The g'mara on Rosh Hashana 14b says (Soncinco translation):
But is it right to adopt the harder rule from both sides? Has it not been taught: ‘As a general principle, the halachah follows Beth Hillel. If one prefers, however, to adopt the rule of Beth Shammai, he may do so, and if he desires to adopt the rule of Beth Hillel he may do so. One, however, who adopts the more lenient rulings of both Beth Shammai and Beth Hillel1 is a bad man, while to one who adopts the more stringent rulings of both Beth Shammai and Beth Hillel may be applied the verse, But the fool walketh in darkness. No; either one must follow Beth Shammai both where they are more severe and more lenient or Beth Hillel both where they are more severe and more lenient’?2
You ask: "Are we allowed to be Machmir on ourselves in Krias Shema and read like the opinion of Beis Shammai?" The implication here is that a necessary precondition is that you follow Beit Shammai for everything.
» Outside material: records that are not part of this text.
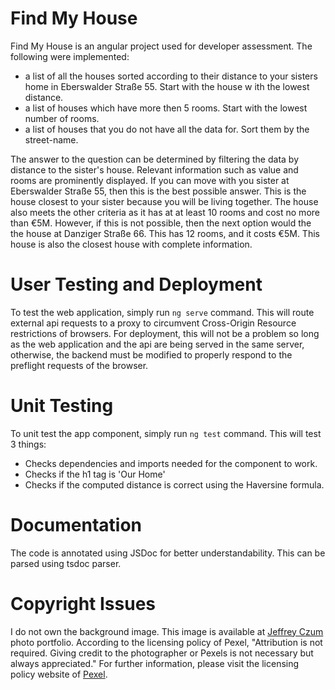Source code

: # Find My House

Find My House is an angular project used for developer assessment. The following were implemented:
* a list of all the houses sorted according to their distance to your sisters home in Eberswalder Straße 55. Start with the house w ith the lowest distance.
* a list of houses which have more then 5 rooms. Start with the lowest number of rooms.
* a list of houses that you do not have all the data for. Sort them by the street-name.

The answer to the question can be determined by filtering the data by distance to the sister's house. Relevant information such as value and rooms are prominently displayed. If you can move with you sister at Eberswalder Straße 55, then this is the best possible answer. This is the house closest to your sister because you will be living together. The house also meets the other criteria as it has at at least 10 rooms and cost no more than €5M. However, if this is not possible, then the next option would the the house at Danziger Straße 66. This has 12 rooms, and it costs €5M. This house is also the closest house with complete information.



# User Testing and Deployment
To test the web application, simply run `ng serve` command. This will route external api requests to a proxy to circumvent Cross-Origin Resource restrictions of browsers. For deployment, this will not be a problem so long as the web application and the api are being served in the same server, otherwise, the backend must be modified to properly respond to the preflight requests of the browser.

# Unit Testing
To unit test the app component, simply run `ng test` command. This will test 3 things:
* Checks dependencies and imports needed for the component to work.
* Checks if the h1 tag is 'Our Home'
* Checks if the computed distance is correct using the Haversine formula.


# Documentation
The code is annotated using JSDoc for better understandability. This can be parsed using tsdoc parser.

# Copyright Issues
I do not own the background image. This image is available at  [Jeffrey Czum](https://www.pexels.com/photo/four-colourful-houses-2501965/) photo portfolio. According to the licensing policy of Pexel, "Attribution is not required. Giving credit to the photographer or Pexels is not necessary but always appreciated." For further information, please visit the licensing policy website of [Pexel](https://www.pexels.com/photo-license/).
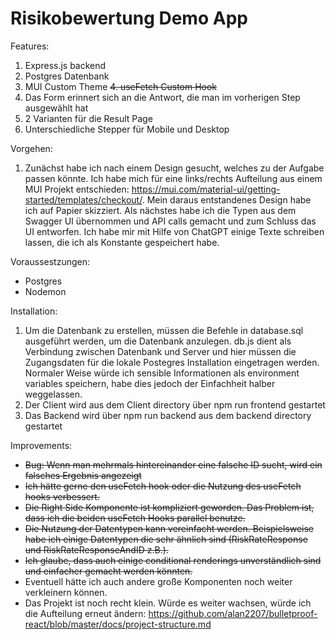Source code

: # Risikobewertung Demo App

Features:

1. Express.js backend 
2. Postgres Datenbank
3. MUI Custom Theme
~~4. useFetch Custom Hook~~
5. Das Form erinnert sich an die Antwort, die man im vorherigen Step ausgewählt hat
6. 2 Varianten für die Result Page
7. Unterschiedliche Stepper für Mobile und Desktop

Vorgehen:

1. Zunächst habe ich nach einem Design gesucht, welches zu der Aufgabe passen könnte. Ich habe mich für eine links/rechts Aufteilung aus einem MUI Projekt entschieden: https://mui.com/material-ui/getting-started/templates/checkout/. Mein daraus entstandenes Design habe ich auf Papier skizziert.
Als nächstes habe ich die Typen aus dem Swagger UI übernommen und API calls gemacht und zum Schluss das UI entworfen. Ich habe mir mit Hilfe von ChatGPT einige Texte schreiben lassen, die ich als Konstante gespeichert habe.

Voraussestzungen: 

- Postgres 
- Nodemon

Installation:
1. Um die Datenbank zu erstellen, müssen die Befehle in database.sql ausgeführt werden, um die Datenbank anzulegen. db.js dient als Verbindung zwischen Datenbank und Server und hier müssen die Zugangsdaten für die lokale Postegres Installation eingetragen werden. Normaler Weise würde ich sensible Informationen als environment variables speichern, habe dies jedoch der Einfachheit halber weggelassen. 
2. Der Client wird aus dem Client directory über npm run frontend gestartet
3. Das Backend wird über npm run backend aus dem backend directory gestartet


Improvements:
- ~~Bug: Wenn man mehrmals hintereinander eine falsche ID sucht, wird ein falsches Ergebnis angezeigt~~
- ~~Ich hätte gerne den useFetch hook oder die Nutzung des useFetch hooks verbessert.~~
- ~~Die Right Side Komponente ist kompliziert geworden. Das Problem ist, dass ich die beiden useFetch Hooks parallel benutze.~~
- ~~Die Nutzung der Datentypen kann vereinfacht werden. Beispielsweise habe ich einige Datentypen die sehr ähnlich sind (RiskRateResponse und RiskRateResponseAndID z.B.).~~
- ~~Ich glaube, dass auch einige conditional renderings unverständlich sind und einfacher gemacht werden könnten.~~
- Eventuell hätte ich auch andere große Komponenten noch weiter verkleinern können. 
- Das Projekt ist noch recht klein. Würde es weiter wachsen, würde ich die Aufteilung erneut ändern: https://github.com/alan2207/bulletproof-react/blob/master/docs/project-structure.md
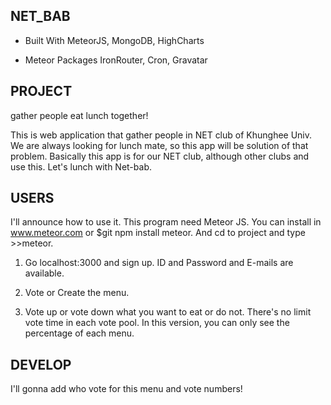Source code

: ## NET_BAB

- Built With
MeteorJS, MongoDB, HighCharts

- Meteor Packages
IronRouter, Cron, Gravatar

## PROJECT
gather people eat lunch together!

This is web application that gather people in NET club of Khunghee Univ.
We are always looking for lunch mate, so this app will be solution of that problem.
Basically this app is for our NET club, although other clubs and use this.
Let's lunch with Net-bab.

## USERS
I'll announce how to use it.
This program need Meteor JS. You can install in www.meteor.com or $git npm install meteor.
And cd to project and type >>meteor.

1. Go localhost:3000 and sign up. ID and Password and E-mails are available.

1. Vote or Create the menu.

1. Vote up or vote down what you want to eat or do not. There's no limit vote time in each vote pool.
In this version, you can only see the percentage of each menu.

## DEVELOP
I'll gonna add who vote for this menu and vote numbers!
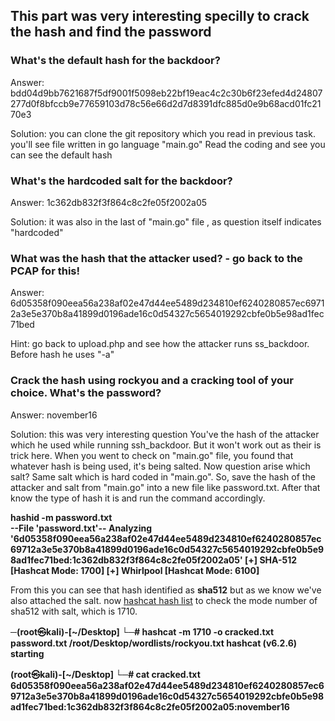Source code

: ## This part was very interesting specilly to crack the hash and find the password

### What's the default hash for the backdoor?
Answer: bdd04d9bb7621687f5df9001f5098eb22bf19eac4c2c30b6f23efed4d24807277d0f8bfccb9e77659103d78c56e66d2d7d8391dfc885d0e9b68acd01fc2170e3

Solution: you can clone the git repository which you read in previous task. you'll see file written in go language "main.go"
Read the coding and see you can see the default hash

### What's the hardcoded salt for the backdoor?
Answer: 1c362db832f3f864c8c2fe05f2002a05

Solution: it was also in the last of "main.go" file , as question itself indicates "hardcoded"

### What was the hash that the attacker used? - go back to the PCAP for this!
Answer: 6d05358f090eea56a238af02e47d44ee5489d234810ef6240280857ec69712a3e5e370b8a41899d0196ade16c0d54327c5654019292cbfe0b5e98ad1fec71bed

Hint: go back to upload.php and see how the attacker runs ss_backdoor. Before hash he uses "-a"

### Crack the hash using rockyou and a cracking tool of your choice. What's the password?
Answer: november16

Solution: this was very interesting question
You've the hash of the attacker which he used while running ssh_backdoor. But it won't work out as their is trick here. When you went to check on "main.go" file, 
you found that whatever hash is being used, it's being salted. Now question arise which salt? Same salt which is hard coded in "main.go".
So, save the hash of the attacker and salt from "main.go" into a new file like password.txt. After that know the type of hash it is and run the command accordingly.

**hashid -m password.txt                                                                                                                            
--File 'password.txt'--
Analyzing '6d05358f090eea56a238af02e47d44ee5489d234810ef6240280857ec69712a3e5e370b8a41899d0196ade16c0d54327c5654019292cbfe0b5e98ad1fec71bed:1c362db832f3f864c8c2fe05f2002a05'
[+] SHA-512 [Hashcat Mode: 1700]
[+] Whirlpool [Hashcat Mode: 6100]**

From this you can see that hash identified as **sha512** but as we know we've also attached the salt. 
now [hashcat hash list](https://hashcat.net/wiki/doku.php?id=example_hashes) to check the mode number of sha512 with salt, which is 1710.

**─(root㉿kali)-[~/Desktop]
└─# hashcat -m 1710 -o cracked.txt password.txt /root/Desktop/wordlists/rockyou.txt
hashcat (v6.2.6) starting**

**(root㉿kali)-[~/Desktop]
└─# cat cracked.txt 
6d05358f090eea56a238af02e47d44ee5489d234810ef6240280857ec69712a3e5e370b8a41899d0196ade16c0d54327c5654019292cbfe0b5e98ad1fec71bed:1c362db832f3f864c8c2fe05f2002a05:november16**
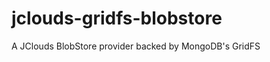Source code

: jclouds-gridfs-blobstore
========================

A JClouds BlobStore provider backed by MongoDB's GridFS
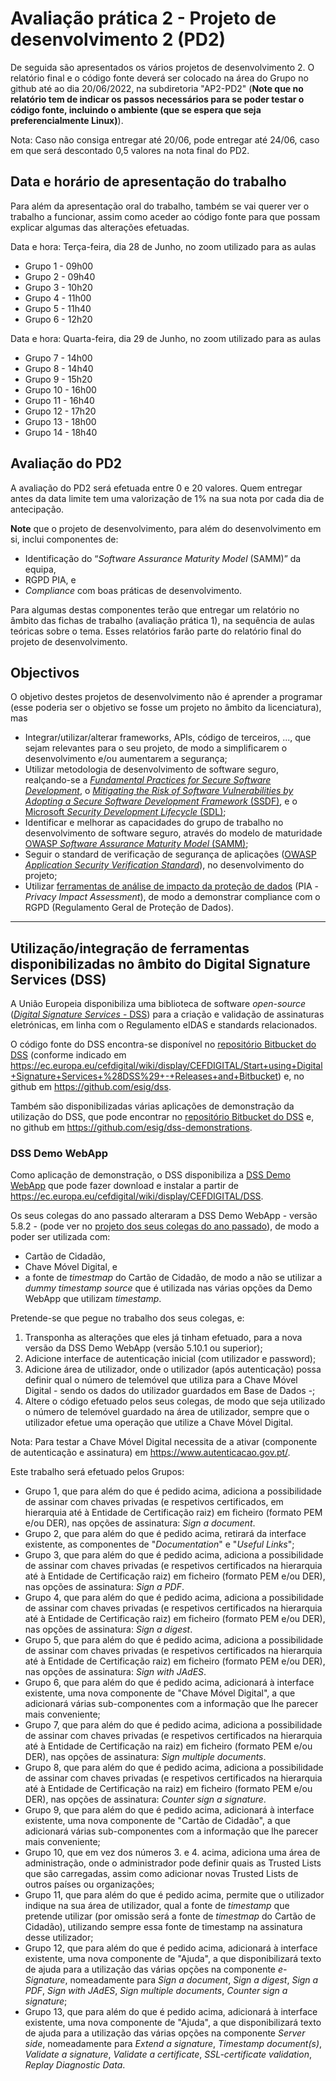 
# Avaliação prática 2 - Projeto de desenvolvimento 2 (PD2)

De seguida são apresentados os vários projetos de desenvolvimento 2. O relatório final e o código fonte deverá ser colocado na área do Grupo no github até ao dia 20/06/2022, na subdiretoria "AP2-PD2" (**Note que no relatório tem de indicar os passos necessários para se poder testar o código fonte, incluindo o ambiente (que se espera que seja preferencialmente Linux)**).

Nota: Caso não consiga entregar até 20/06, pode entregar até 24/06, caso em que será descontado 0,5 valores na nota final do PD2.
## Data e horário de apresentação do trabalho

Para além da apresentação oral do trabalho, também se vai querer ver o trabalho a funcionar, assim como aceder ao código fonte para que possam explicar algumas das alterações efetuadas.

Data e hora: Terça-feira, dia 28 de Junho, no zoom utilizado para as aulas

+ Grupo 1 - 09h00
+ Grupo 2 - 09h40
+ Grupo 3 - 10h20
+ Grupo 4 - 11h00
+ Grupo 5 - 11h40
+ Grupo 6 - 12h20

Data e hora: Quarta-feira, dia 29 de Junho, no zoom utilizado para as aulas

+ Grupo 7 - 14h00
+ Grupo 8 - 14h40
+ Grupo 9 - 15h20
+ Grupo 10 - 16h00
+ Grupo 11 - 16h40
+ Grupo 12 - 17h20
+ Grupo 13 - 18h00
+ Grupo 14 - 18h40

## Avaliação do PD2

A avaliação do PD2 será efetuada entre 0 e 20 valores. Quem entregar antes da data limite tem uma valorização de 1% na sua nota por cada dia de antecipação.

**Note** que o projeto de desenvolvimento, para além do desenvolvimento em si, inclui componentes de:

+ Identificação do “_Software Assurance Maturity Model_ (SAMM)” da equipa,
+ RGPD PIA, e
+ _Compliance_ com boas práticas de desenvolvimento.

Para algumas destas componentes terão que entregar um relatório no âmbito das fichas de trabalho (avaliação prática 1), na sequência de aulas teóricas sobre o tema. Esses relatórios farão parte do relatório final do projeto de desenvolvimento.

## Objectivos

O objetivo destes projetos de desenvolvimento não é aprender a programar (esse poderia ser o objetivo se fosse um projeto no âmbito da licenciatura), mas

+ Integrar/utilizar/alterar frameworks, APIs, código de terceiros, ..., que sejam relevantes para o seu projeto, de modo a simplificarem o desenvolvimento e/ou aumentarem a segurança;
+ Utilizar metodologia de desenvolvimento de software seguro, realçando-se a [_Fundamental Practices for Secure Software Development_](https://safecode.org/uncategorized/fundamental-practices-secure-software-development/), o [_Mitigating the Risk of Software Vulnerabilities by Adopting a Secure Software Development Framework_ (SSDF)](https://csrc.nist.gov/publications/detail/sp/800-218/final), e o [Microsoft _Security Development Lifecycle_ (SDL)](https://www.microsoft.com/en-us/securityengineering/sdl);
+ Identificar e melhorar as capacidades do grupo de trabalho no desenvolvimento de software seguro, através do modelo de maturidade [OWASP _Software Assurance Maturity Model_ (SAMM)](https://owasp.org/www-project-samm/);
+ Seguir o standard de verificação de segurança de aplicações ([OWASP _Application Security Verification Standard_](https://github.com/OWASP/ASVS)), no desenvolvimento do projeto;
+ Utilizar [ferramentas de análise de impacto da proteção de dados](https://www.cnil.fr/en/privacy-impact-assessment-pia) (PIA - _Privacy Impact Assessment_), de modo a demonstrar compliance com o RGPD (Regulamento Geral de Proteção de Dados).

----

## Utilização/integração de ferramentas disponibilizadas no âmbito do Digital Signature Services (DSS)

A União Europeia disponibiliza uma biblioteca de software _open-source_ ([_Digital Signature Services_ - DSS](https://ec.europa.eu/cefdigital/wiki/display/CEFDIGITAL/Start+using+Digital+Signature+Services+-+DSS)) para a criação e validação de assinaturas eletrónicas, em linha com o Regulamento eIDAS e standards relacionados.

O código fonte do DSS encontra-se disponível no [repositório Bitbucket do DSS](https://ec.europa.eu/cefdigital/code/projects/ESIG/repos/dss/browse) (conforme indicado em <https://ec.europa.eu/cefdigital/wiki/display/CEFDIGITAL/Start+using+Digital+Signature+Services+%28DSS%29+-+Releases+and+Bitbucket>) e, no github em <https://github.com/esig/dss>.

Também são disponibilizadas várias aplicações de demonstração da utilização do DSS, que pode encontrar no [repositório Bitbucket do DSS](https://ec.europa.eu/cefdigital/code/projects/ESIG/repos/dss-demos/browse) e, no github em <https://github.com/esig/dss-demonstrations>.

### DSS Demo WebApp

Como aplicação de demonstração, o DSS disponibiliza a [DSS Demo WebApp](https://ec.europa.eu/cefdigital/DSS/webapp-demo/home) que pode fazer download e instalar a partir de <https://ec.europa.eu/cefdigital/wiki/display/CEFDIGITAL/DSS>.

Os seus colegas do ano passado alteraram a DSS Demo WebApp - versão 5.8.2 - (pode ver no [projeto dos seus colegas do ano passado](https://github.com/uminho-miei-engseg-20-21/Grupo3/tree/main/AP2-PD)), de modo a poder ser utilizada com:

+ Cartão de Cidadão,
+ Chave Móvel Digital, e
+ a fonte de _timestmap_ do Cartão de Cidadão, de modo a não se utilizar a _dummy timestamp source_ que é utilizada nas várias opções da Demo WebApp que utilizam _timestamp_.

Pretende-se que pegue no trabalho dos seus colegas, e:

1. Transponha as alterações que eles já tinham efetuado, para a nova versão da DSS Demo WebApp (versão 5.10.1 ou superior);
2. Adicione interface de autenticação inicial (com utilizador e password);
3. Adicione área de utilizador, onde o utilizador (após autenticação) possa definir qual o número de telemóvel que utiliza para a Chave Móvel Digital - sendo os dados do utilizador guardados em Base de Dados -;
4. Altere o código efetuado pelos seus colegas, de modo que seja utilizado o número de telemóvel guardado na área de utilizador, sempre que o utilizador efetue uma operação que utilize a Chave Móvel Digital.

Nota: Para testar a Chave Móvel Digital necessita de a ativar (componente de autenticação e assinatura) em <https://www.autenticacao.gov.pt/>.

Este trabalho será efetuado pelos Grupos:

+ Grupo 1, que para além do que é pedido acima, adiciona a possibilidade de assinar com chaves privadas (e respetivos certificados, em hierarquia até à Entidade de Certificação raiz) em ficheiro (formato PEM e/ou DER), nas opções de assinatura: _Sign a document_.
+ Grupo 2, que para além do que é pedido acima, retirará da interface existente, as componentes de "_Documentation_" e "_Useful Links_";
+ Grupo 3, que para além do que é pedido acima, adiciona a possibilidade de assinar com chaves privadas (e respetivos certificados na hierarquia até à Entidade de Certificação raiz) em ficheiro (formato PEM e/ou DER),  nas opções de assinatura: _Sign a PDF_.
+ Grupo 4, que para além do que é pedido acima, adiciona a possibilidade de assinar com chaves privadas (e respetivos certificados na hierarquia até à Entidade de Certificação raiz) em ficheiro (formato PEM e/ou DER),  nas opções de assinatura: _Sign a digest_.
+ Grupo 5, que para além do que é pedido acima, adiciona a possibilidade de assinar com chaves privadas (e respetivos certificados na hierarquia até à Entidade de Certificação raiz) em ficheiro (formato PEM e/ou DER),  nas opções de assinatura: _Sign with JAdES_.
+ Grupo 6, que para além do que é pedido acima, adicionará à interface existente, uma nova componente de "Chave Móvel Digital", a que adicionará várias sub-componentes com a informação que lhe parecer mais conveniente;
+ Grupo 7, que para além do que é pedido acima, adiciona a possibilidade de assinar com chaves privadas (e respetivos certificados na hierarquia até à Entidade de Certificação na raiz) em ficheiro (formato PEM e/ou DER),  nas opções de assinatura: _Sign multiple documents_.
+ Grupo 8, que para além do que é pedido acima, adiciona a possibilidade de assinar com chaves privadas (e respetivos certificados na hierarquia até à Entidade de Certificação na raiz) em ficheiro (formato PEM e/ou DER),  nas opções de assinatura: _Counter sign a signature_.
+ Grupo 9, que para além do que é pedido acima, adicionará à interface existente, uma nova componente de "Cartão de Cidadão", a que adicionará várias sub-componentes com a informação que lhe parecer mais conveniente;
+ Grupo 10, que em vez dos números 3. e 4. acima, adiciona uma área de administração, onde o administrador pode definir quais as Trusted Lists que são carregadas, assim como adicionar novas Trusted Lists de outros países ou organizações;
+ Grupo 11, que para além do que é pedido acima, permite que o utilizador indique na sua área de utilizador, qual a fonte de _timestamp_ que pretende utilizar (por omissão será a fonte de _timestmap_ do Cartão de Cidadão), utilizando sempre essa fonte de timestamp na assinatura desse utilizador;
+ Grupo 12, que para além do que é pedido acima, adicionará à interface existente, uma nova componente de "Ajuda", a que disponibilizará texto de ajuda para a utilização das várias opções na componente _e-Signature_, nomeadamente para _Sign a document_, _Sign a digest_, _Sign a PDF_, _Sign with JAdES_, _Sign multiple documents_, _Counter sign a signature_;
+ Grupo 13, que para além do que é pedido acima, adicionará à interface existente, uma nova componente de "Ajuda", a que disponibilizará texto de ajuda para a utilização das várias opções na componente _Server side_, nomeadamente para _Extend a signature_, _Timestamp document(s)_, _Validate a signature_, _Validate a certificate_, _SSL-certificate validation_, _Replay Diagnostic Data_.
Whether, having adopted the customs of Beit Shammai, you must still not do this one because of (historical) danger is not clear to me. But presumably Beit Shammai did in the past (even with danger) because it was their tradition, so if you want to wholly align yourself with Beit Shammai you might be able to make the argument that you can do this. But if your goal is chidur mitzvah, not to affirm Shammai, consider instead the approach suggested in this answer.
1 An editorial note here says "on the same subject" but I don't know why they say that as we don't pick and choose our traditions (e.g. you can't be Sefardi for kitniyot but Ashnenazi for something else).
2 Cast as a question here because this is part of a discussion, but what follows makes it clear that this policy is not in question.